-------- Given entries --------

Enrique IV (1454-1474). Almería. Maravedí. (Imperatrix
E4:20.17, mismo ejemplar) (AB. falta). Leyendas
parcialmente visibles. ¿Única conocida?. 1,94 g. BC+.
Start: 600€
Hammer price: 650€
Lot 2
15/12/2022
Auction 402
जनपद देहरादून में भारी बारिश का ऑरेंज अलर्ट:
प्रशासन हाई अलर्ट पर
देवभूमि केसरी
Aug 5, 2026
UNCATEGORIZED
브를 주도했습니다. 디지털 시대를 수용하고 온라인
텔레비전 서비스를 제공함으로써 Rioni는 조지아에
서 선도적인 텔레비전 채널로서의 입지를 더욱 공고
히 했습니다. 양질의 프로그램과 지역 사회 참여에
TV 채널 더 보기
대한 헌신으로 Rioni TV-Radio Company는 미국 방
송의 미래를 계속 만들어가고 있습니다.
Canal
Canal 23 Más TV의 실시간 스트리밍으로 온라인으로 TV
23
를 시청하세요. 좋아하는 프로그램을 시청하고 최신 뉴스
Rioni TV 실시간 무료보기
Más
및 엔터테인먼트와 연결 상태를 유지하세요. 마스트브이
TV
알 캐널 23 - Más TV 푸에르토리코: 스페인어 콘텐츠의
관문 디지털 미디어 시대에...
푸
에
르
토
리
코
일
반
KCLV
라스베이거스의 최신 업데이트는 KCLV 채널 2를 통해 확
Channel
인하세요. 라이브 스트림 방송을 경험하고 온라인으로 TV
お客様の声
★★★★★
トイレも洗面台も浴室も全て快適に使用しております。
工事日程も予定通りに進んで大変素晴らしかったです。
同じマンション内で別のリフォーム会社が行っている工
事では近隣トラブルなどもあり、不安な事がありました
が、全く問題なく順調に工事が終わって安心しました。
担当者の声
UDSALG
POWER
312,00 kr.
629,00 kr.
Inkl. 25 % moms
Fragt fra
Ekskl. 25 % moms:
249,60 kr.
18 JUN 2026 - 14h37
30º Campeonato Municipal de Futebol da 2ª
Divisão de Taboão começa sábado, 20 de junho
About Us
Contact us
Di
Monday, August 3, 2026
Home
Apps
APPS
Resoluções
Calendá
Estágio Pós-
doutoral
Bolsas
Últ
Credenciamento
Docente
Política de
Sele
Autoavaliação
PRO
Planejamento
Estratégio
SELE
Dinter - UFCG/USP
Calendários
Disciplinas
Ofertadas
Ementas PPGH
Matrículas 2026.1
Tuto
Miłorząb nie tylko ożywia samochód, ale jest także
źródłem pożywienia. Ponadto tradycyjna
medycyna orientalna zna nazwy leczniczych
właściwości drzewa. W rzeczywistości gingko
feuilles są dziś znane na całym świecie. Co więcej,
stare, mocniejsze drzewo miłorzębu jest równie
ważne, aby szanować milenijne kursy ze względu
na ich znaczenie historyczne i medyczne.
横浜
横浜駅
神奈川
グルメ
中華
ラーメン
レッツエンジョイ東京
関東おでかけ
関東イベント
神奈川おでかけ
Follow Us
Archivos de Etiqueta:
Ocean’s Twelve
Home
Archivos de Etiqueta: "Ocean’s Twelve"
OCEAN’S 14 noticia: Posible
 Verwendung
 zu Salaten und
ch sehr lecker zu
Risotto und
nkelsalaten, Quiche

--------

Please copy every line of text from all the rows above, leaving each line unchanged.

Enrique IV (1454-1474). Almería. Maravedí. (Imperatrix
E4:20.17, mismo ejemplar) (AB. falta). Leyendas
parcialmente visibles. ¿Única conocida?. 1,94 g. BC+.
Start: 600€
Hammer price: 650€
Lot 2
15/12/2022
Auction 402
जनपद देहरादून में भारी बारिश का ऑरेंज अलर्ट:
प्रशासन हाई अलर्ट पर
देवभूमि केसरी
Aug 5, 2026
UNCATEGORIZED
브를 주도했습니다. 디지털 시대를 수용하고 온라인
텔레비전 서비스를 제공함으로써 Rioni는 조지아에
서 선도적인 텔레비전 채널로서의 입지를 더욱 공고
히 했습니다. 양질의 프로그램과 지역 사회 참여에
TV 채널 더 보기
대한 헌신으로 Rioni TV-Radio Company는 미국 방
송의 미래를 계속 만들어가고 있습니다.
Canal
Canal 23 Más TV의 실시간 스트리밍으로 온라인으로 TV
23
를 시청하세요. 좋아하는 프로그램을 시청하고 최신 뉴스
Rioni TV 실시간 무료보기
Más
및 엔터테인먼트와 연결 상태를 유지하세요. 마스트브이
TV
알 캐널 23 - Más TV 푸에르토리코: 스페인어 콘텐츠의
관문 디지털 미디어 시대에...
푸
에
르
토
리
코
일
반
KCLV
라스베이거스의 최신 업데이트는 KCLV 채널 2를 통해 확
Channel
인하세요. 라이브 스트림 방송을 경험하고 온라인으로 TV
お客様の声
★★★★★
トイレも洗面台も浴室も全て快適に使用しております。
工事日程も予定通りに進んで大変素晴らしかったです。
同じマンション内で別のリフォーム会社が行っている工
事では近隣トラブルなどもあり、不安な事がありました
が、全く問題なく順調に工事が終わって安心しました。
担当者の声
UDSALG
POWER
312,00 kr.
629,00 kr.
Inkl. 25 % moms
Fragt fra
Ekskl. 25 % moms:
249,60 kr.
18 JUN 2026 - 14h37
30º Campeonato Municipal de Futebol da 2ª
Divisão de Taboão começa sábado, 20 de junho
About Us
Contact us
Di
Monday, August 3, 2026
Home
Apps
APPS
Resoluções
Calendá
Estágio Pós-
doutoral
Bolsas
Últ
Credenciamento
Docente
Política de
Sele
Autoavaliação
PRO
Planejamento
Estratégio
SELE
Dinter - UFCG/USP
Calendários
Disciplinas
Ofertadas
Ementas PPGH
Matrículas 2026.1
Tuto
Miłorząb nie tylko ożywia samochód, ale jest także
źródłem pożywienia. Ponadto tradycyjna
medycyna orientalna zna nazwy leczniczych
właściwości drzewa. W rzeczywistości gingko
feuilles są dziś znane na całym świecie. Co więcej,
stare, mocniejsze drzewo miłorzębu jest równie
ważne, aby szanować milenijne kursy ze względu
na ich znaczenie historyczne i medyczne.
横浜
横浜駅
神奈川
グルメ
中華
ラーメン
レッツエンジョイ東京
関東おでかけ
関東イベント
神奈川おでかけ
Follow Us
Archivos de Etiqueta:
Ocean’s Twelve
Home
Archivos de Etiqueta: "Ocean’s Twelve"
OCEAN’S 14 noticia: Posible
 Verwendung
 zu Salaten und
ch sehr lecker zu
Risotto und
nkelsalaten, Quiche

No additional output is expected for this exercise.